DATASET ENTRIES: Begin

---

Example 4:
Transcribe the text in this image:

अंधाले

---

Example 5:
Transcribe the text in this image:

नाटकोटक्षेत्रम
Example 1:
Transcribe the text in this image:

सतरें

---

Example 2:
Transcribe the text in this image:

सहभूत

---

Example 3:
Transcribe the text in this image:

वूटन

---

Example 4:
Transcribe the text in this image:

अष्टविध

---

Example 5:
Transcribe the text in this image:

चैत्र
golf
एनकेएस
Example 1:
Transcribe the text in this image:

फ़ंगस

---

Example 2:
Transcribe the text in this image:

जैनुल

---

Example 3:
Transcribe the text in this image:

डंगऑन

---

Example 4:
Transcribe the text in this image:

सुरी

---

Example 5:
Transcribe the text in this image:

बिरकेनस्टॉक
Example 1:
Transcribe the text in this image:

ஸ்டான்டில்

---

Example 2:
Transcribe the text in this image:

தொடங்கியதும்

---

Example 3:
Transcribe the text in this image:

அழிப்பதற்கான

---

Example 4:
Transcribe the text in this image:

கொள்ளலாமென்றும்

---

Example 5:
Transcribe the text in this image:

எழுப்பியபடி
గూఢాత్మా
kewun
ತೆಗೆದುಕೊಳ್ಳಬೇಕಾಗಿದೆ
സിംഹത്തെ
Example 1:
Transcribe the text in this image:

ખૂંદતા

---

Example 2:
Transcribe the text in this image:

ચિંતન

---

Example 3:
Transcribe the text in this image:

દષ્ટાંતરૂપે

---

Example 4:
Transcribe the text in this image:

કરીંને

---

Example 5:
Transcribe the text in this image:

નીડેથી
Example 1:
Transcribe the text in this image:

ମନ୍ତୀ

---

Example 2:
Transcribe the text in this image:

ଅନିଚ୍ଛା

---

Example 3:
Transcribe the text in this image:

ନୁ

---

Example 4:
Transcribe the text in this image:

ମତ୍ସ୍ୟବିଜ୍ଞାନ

DATASET ENTRIES: End

> [WHAT IS REQUIRED] Nothing in the data should be left out when you retype it exactly.

> [EXPECTED ANSWER]
---

Example 4:
Transcribe the text in this image:

अंधाले

---

Example 5:
Transcribe the text in this image:

नाटकोटक्षेत्रम
Example 1:
Transcribe the text in this image:

सतरें

---

Example 2:
Transcribe the text in this image:

सहभूत

---

Example 3:
Transcribe the text in this image:

वूटन

---

Example 4:
Transcribe the text in this image:

अष्टविध

---

Example 5:
Transcribe the text in this image:

चैत्र
golf
एनकेएस
Example 1:
Transcribe the text in this image:

फ़ंगस

---

Example 2:
Transcribe the text in this image:

जैनुल

---

Example 3:
Transcribe the text in this image:

डंगऑन

---

Example 4:
Transcribe the text in this image:

सुरी

---

Example 5:
Transcribe the text in this image:

बिरकेनस्टॉक
Example 1:
Transcribe the text in this image:

ஸ்டான்டில்

---

Example 2:
Transcribe the text in this image:

தொடங்கியதும்

---

Example 3:
Transcribe the text in this image:

அழிப்பதற்கான

---

Example 4:
Transcribe the text in this image:

கொள்ளலாமென்றும்

---

Example 5:
Transcribe the text in this image:

எழுப்பியபடி
గూఢాత్మా
kewun
ತೆಗೆದುಕೊಳ್ಳಬೇಕಾಗಿದೆ
സിംഹത്തെ
Example 1:
Transcribe the text in this image:

ખૂંદતા

---

Example 2:
Transcribe the text in this image:

ચિંતન

---

Example 3:
Transcribe the text in this image:

દષ્ટાંતરૂપે

---

Example 4:
Transcribe the text in this image:

કરીંને

---

Example 5:
Transcribe the text in this image:

નીડેથી
Example 1:
Transcribe the text in this image:

ମନ୍ତୀ

---

Example 2:
Transcribe the text in this image:

ଅନିଚ୍ଛା

---

Example 3:
Transcribe the text in this image:

ନୁ

---

Example 4:
Transcribe the text in this image:

ମତ୍ସ୍ୟବିଜ୍ଞାନ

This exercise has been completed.